James Shine, his parents’ last surviving son, lost his life on August 16th 1917 at the outbreak of the Third Battle of Ypres. He is commemorated at the Tyne Cot memorial.
“When Colonel James Shine returned home to Dungarvan after the war, now aged fifty-nine, he left every single one of his children behind him.”
It’s estimated that between 35,000 and 50,000 Irishmen died during ‘the war to end all wars’.
The unveiling of the Messines Peace Tower in 1998 marked the first time that an Irish government formally recognised all Irishmen, north and south, Catholic and Protestant, who fought together in World War I.

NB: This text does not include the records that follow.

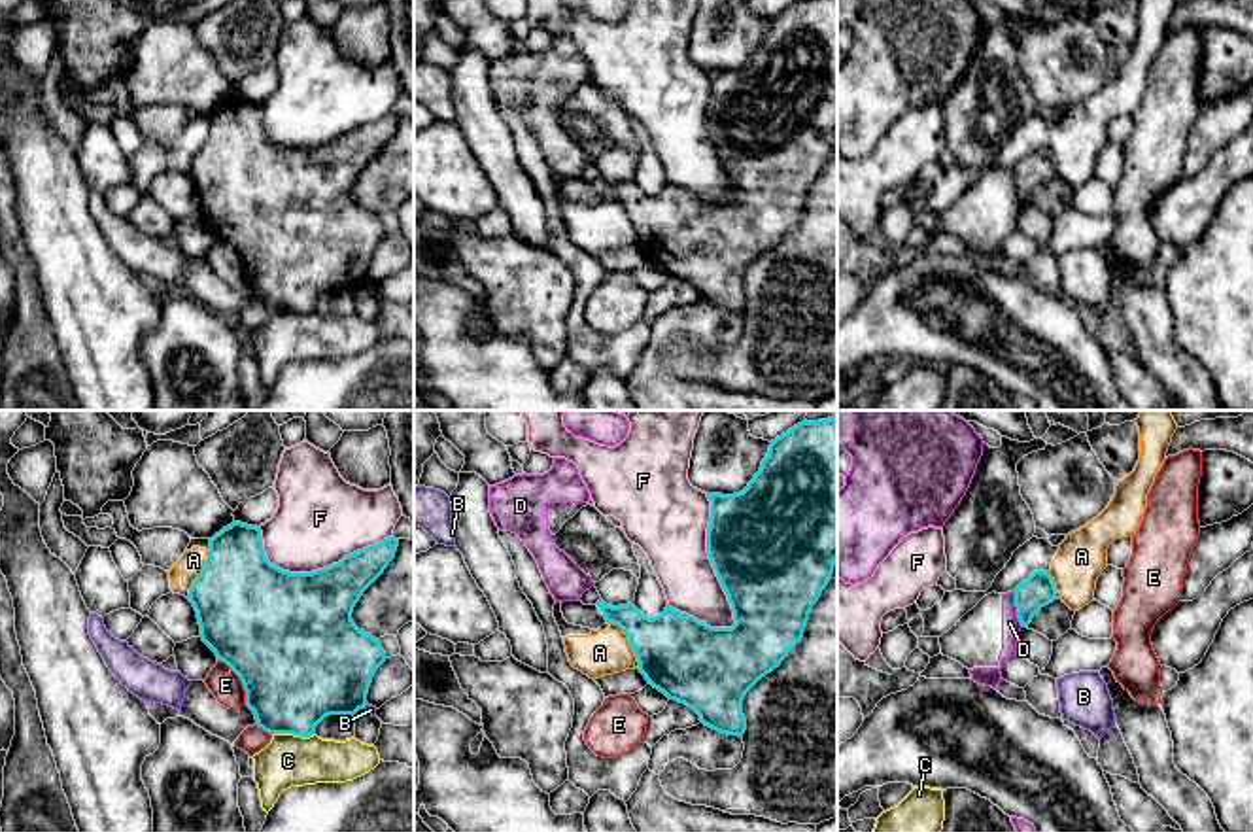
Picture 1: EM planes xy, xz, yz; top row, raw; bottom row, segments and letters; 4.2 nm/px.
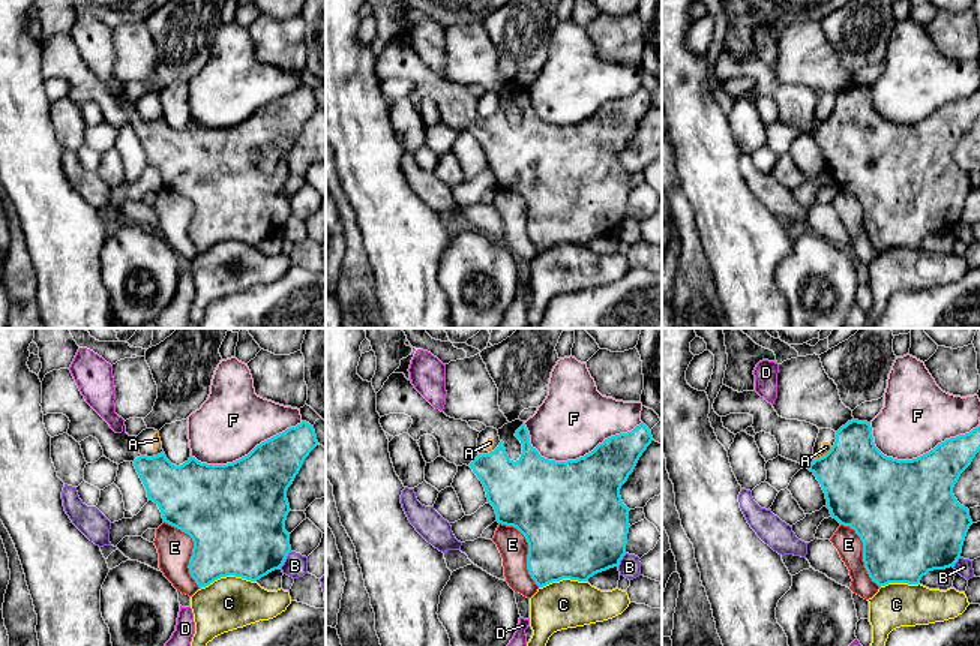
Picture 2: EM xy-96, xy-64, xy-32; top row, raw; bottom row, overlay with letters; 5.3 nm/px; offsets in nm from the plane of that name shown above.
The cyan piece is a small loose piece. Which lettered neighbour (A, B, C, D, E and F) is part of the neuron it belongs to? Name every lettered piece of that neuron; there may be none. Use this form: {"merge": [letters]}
{"merge": []}

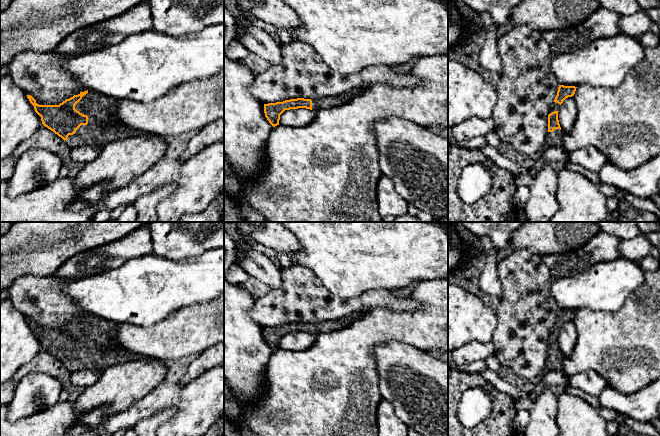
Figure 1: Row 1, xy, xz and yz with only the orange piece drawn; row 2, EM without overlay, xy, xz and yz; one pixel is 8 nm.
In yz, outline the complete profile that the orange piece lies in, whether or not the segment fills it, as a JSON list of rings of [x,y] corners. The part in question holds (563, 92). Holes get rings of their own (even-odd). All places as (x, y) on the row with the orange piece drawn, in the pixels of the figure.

“These too are Ireland’s children as those who fought for her independence are her children, and those who fought against each other in our country’s civil war – and of course the dead of recent decades – their children’s children – who have not known the peace for which they yearned. To each let us give his or her acknowledged place among our island’s cherished dead.”
Those were the concluding words of President McAleese at the opening of the Peace Tower, capturing a sentiment superbly articulated by Neil Richardson in his magnificent book.
He writes: “The best way to understand the Irishmen who fought in the First World War is to remember them, to finally acknowledge what they went through and allow their stories to be told.”
Neil Richardson should rest easy, as he’s achieved that very feat. They shall not be forgotten.
‘A Coward If I Return, A Hero If I Fall’ is published by O’Brien and is priced €19.99.